W.C. No. 4-781-144.Industrial Claim Appeals Office.
May 11, 2010.
FINAL ORDER
The claimant seeks review of an order on remand of Administrative Law Judge Friend (ALJ) dated January 12, 2010 that determined that the non-insured employer is liable for medical benefits, for temporary total disability benefits, and for penalties for failure to insure. We modify the ALJ’s order to reflect that payments of medical bills should be pursuant to the fee schedule and otherwise we affirm.

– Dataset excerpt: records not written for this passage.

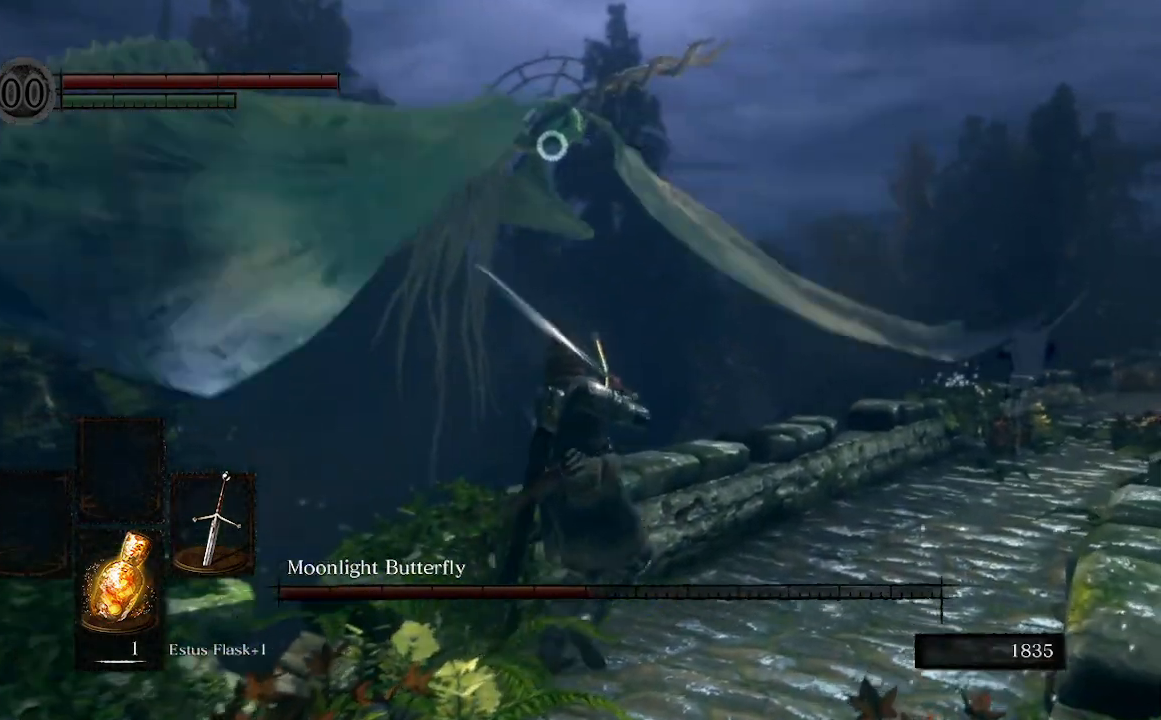
{"buttons": [], "left_stick": "up-right", "right_stick": "center", "events": []}
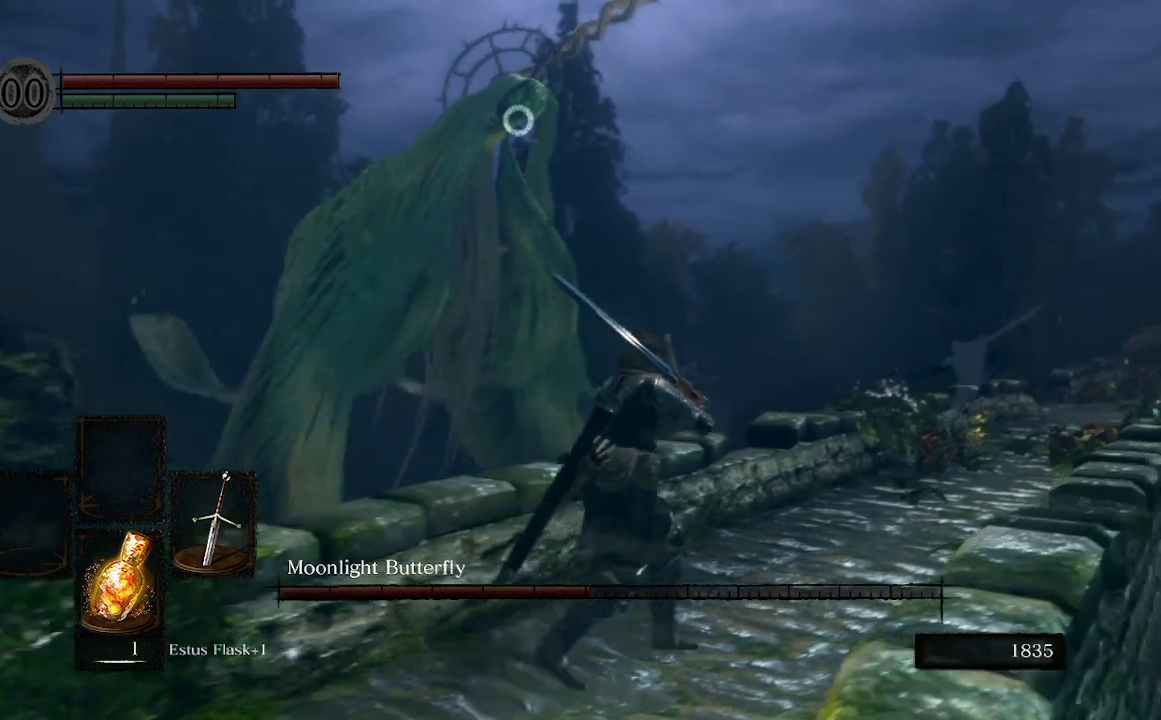
{"buttons": [], "left_stick": "up-right", "right_stick": "center", "events": []}
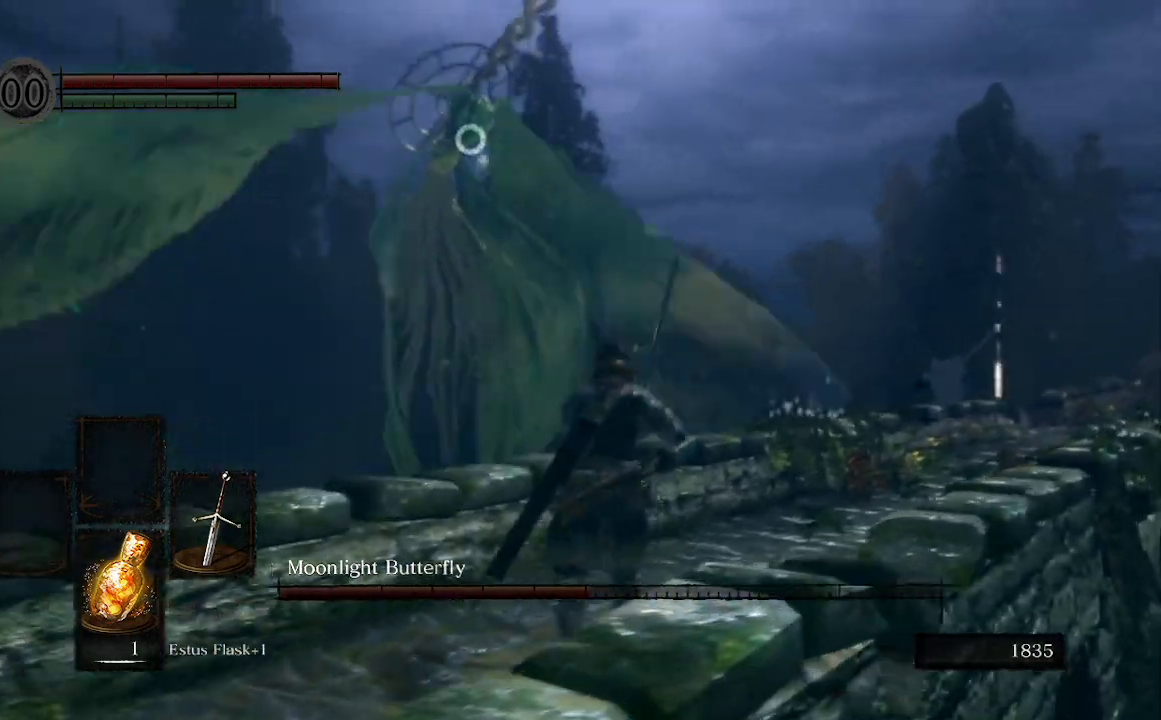
{"buttons": [], "left_stick": "up-right", "right_stick": "center", "events": []}
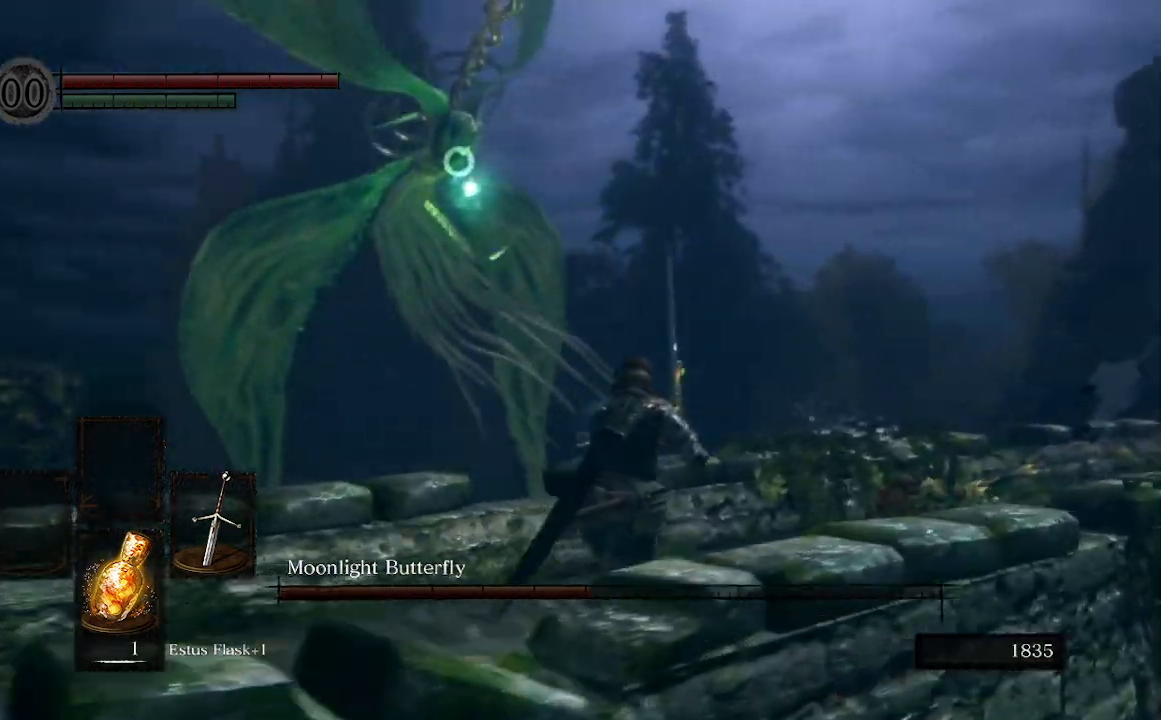
{"buttons": [], "left_stick": "up-right", "right_stick": "center", "events": []}
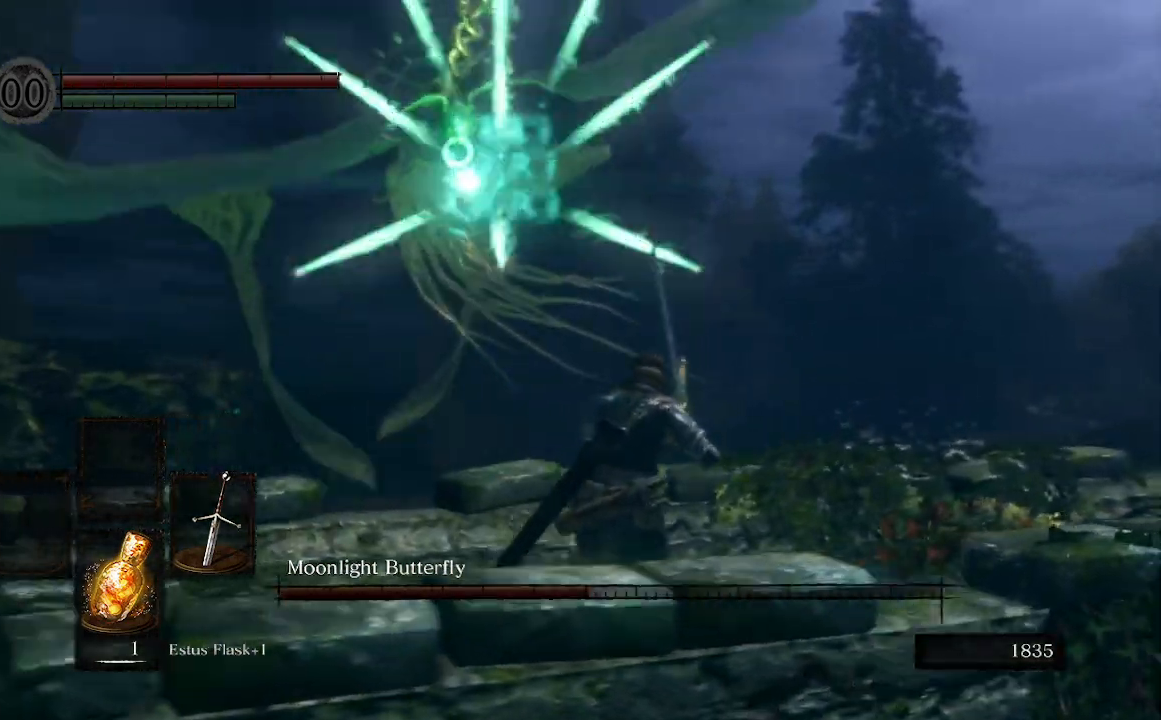
{"buttons": [], "left_stick": "up-right", "right_stick": "center"}
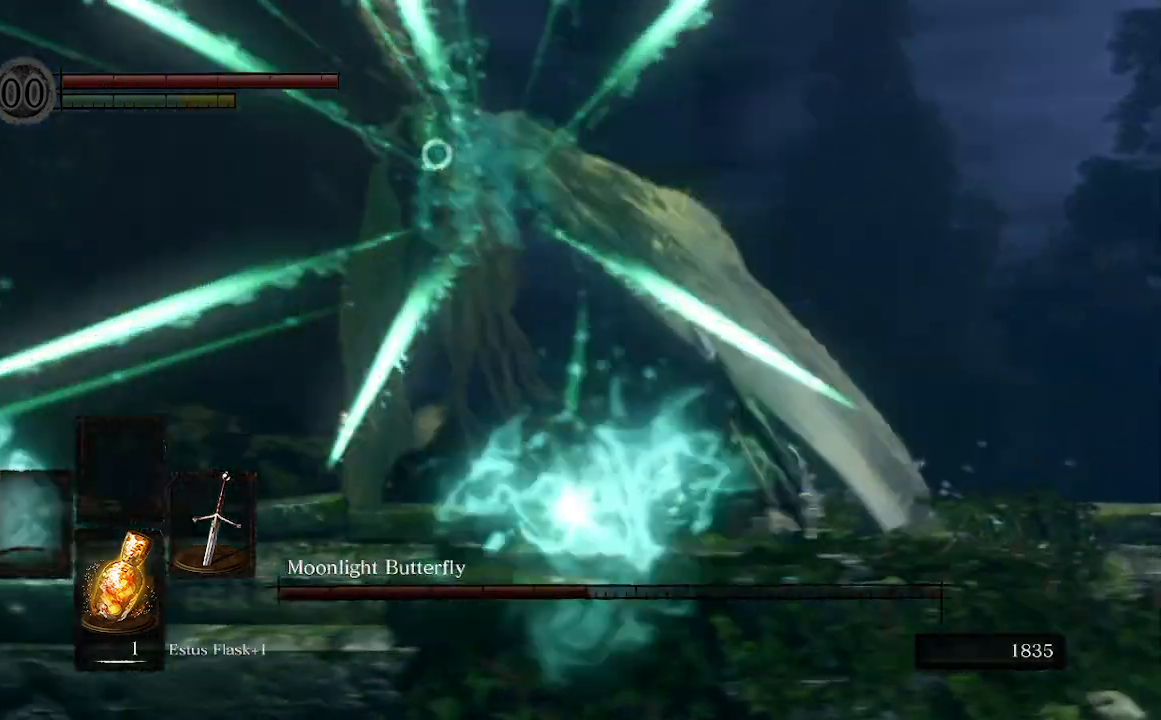
{"buttons": [], "left_stick": "up-right", "right_stick": "center", "events": []}
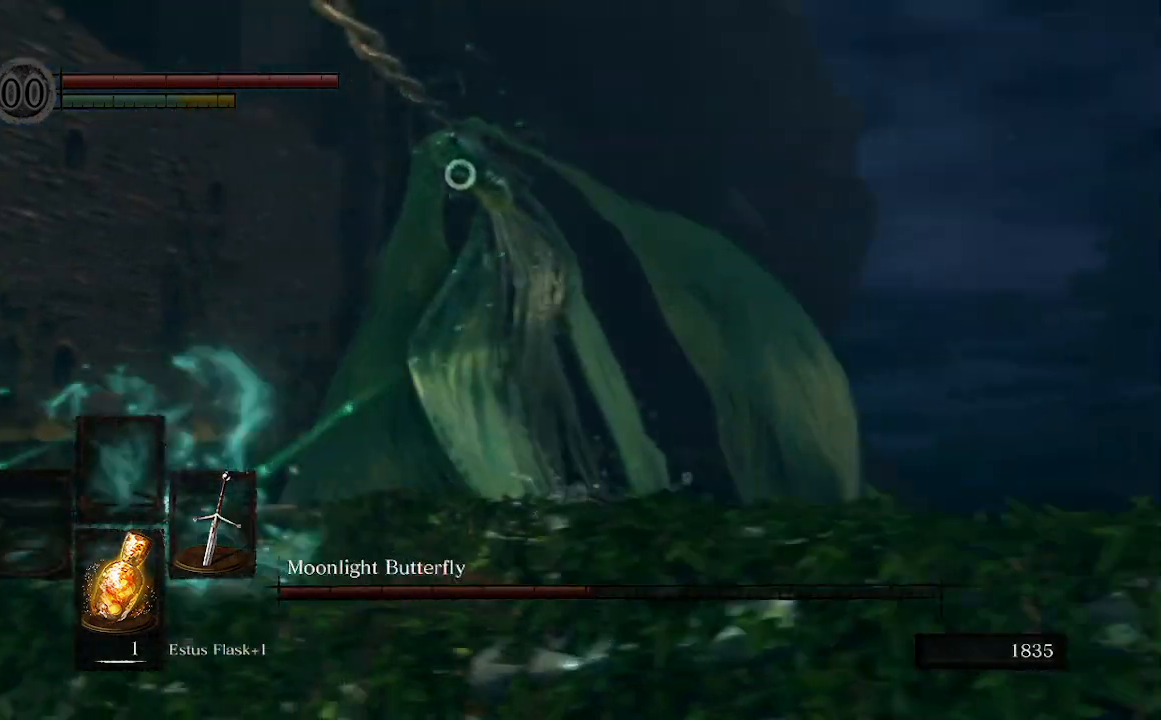
{"buttons": [], "left_stick": "up", "right_stick": "center", "events": [[267, "left_stick", "up"]]}
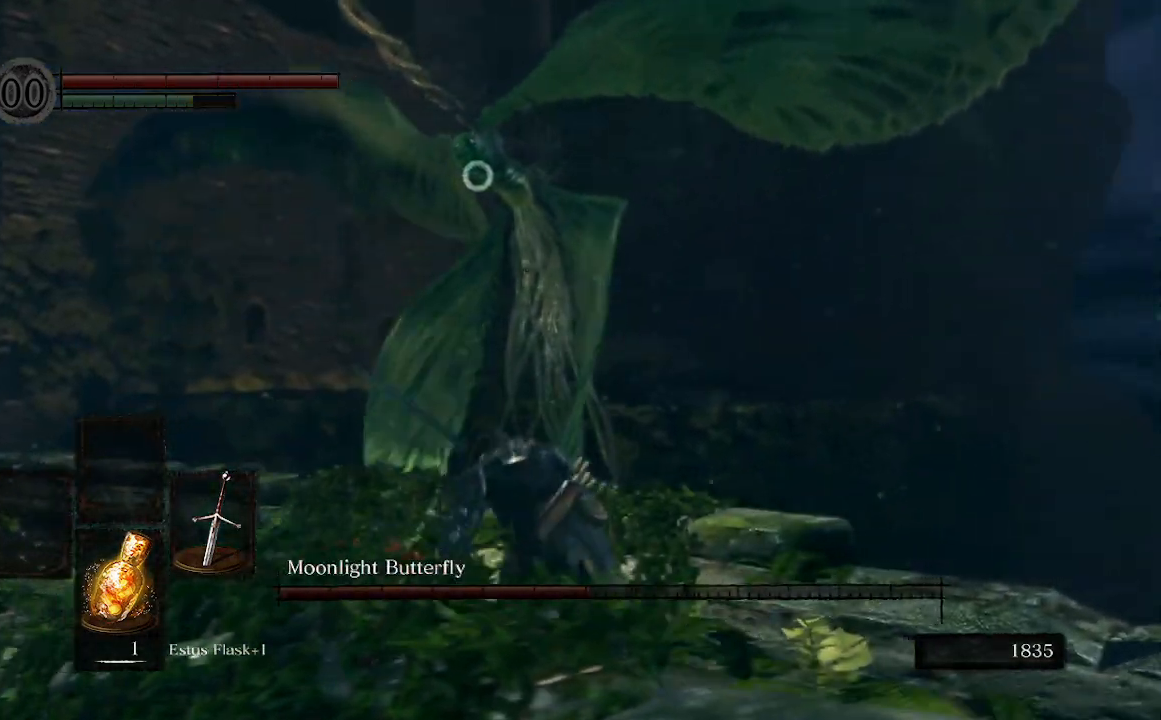
{"buttons": [], "left_stick": "up-left", "right_stick": "center", "events": [[100, "left_stick", "up-left"]]}
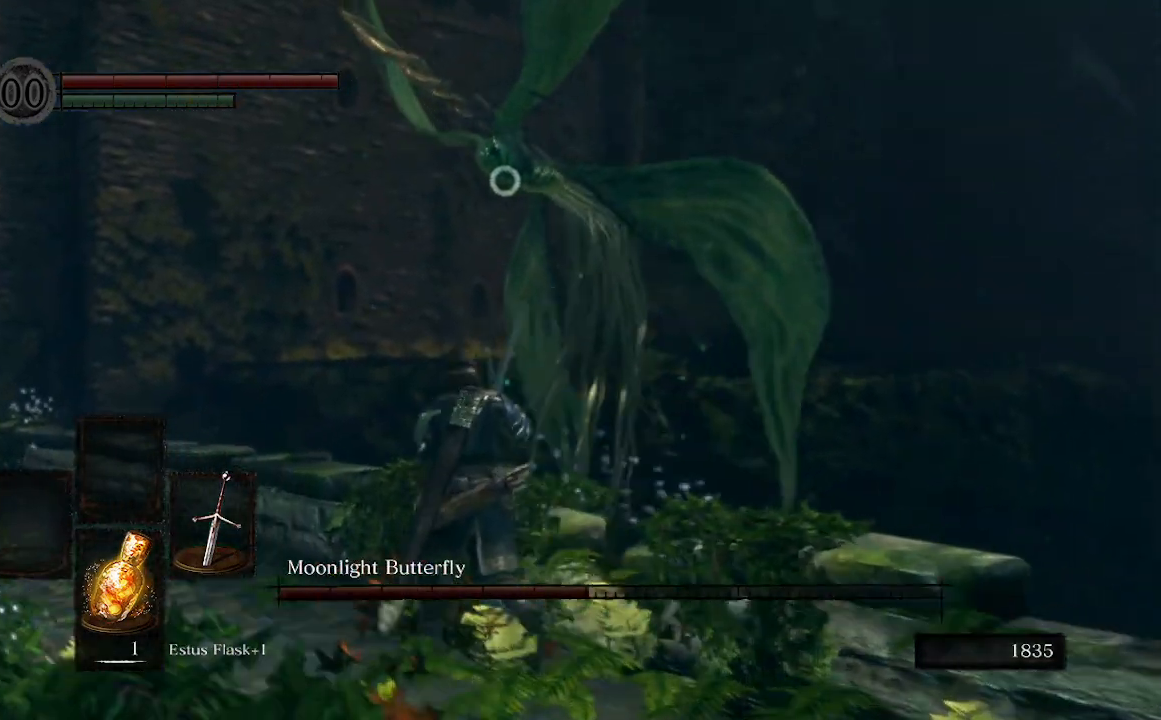
{"buttons": [], "left_stick": "up-left", "right_stick": "center", "events": []}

This matter was previously before us. In an order dated June 9, 2009, the ALJ found that the claimant was injured while performing services in connection with six horses owned by the employer. The ALJ concluded that the claimant’s labor was casual and that she was therefore excluded from the definition of employee under the Workers’ Compensation Act. The ALJ therefore denied the claim for compensation. In an Order of Remand dated November 19, 2009, we concluded that the ALJ erred in determining that the claimant’s labor was casual. Therefore, we reversed the ALJ’s order and remanded for a determination of the compensation, benefits, and penalties, if any, for which the respondent was liable.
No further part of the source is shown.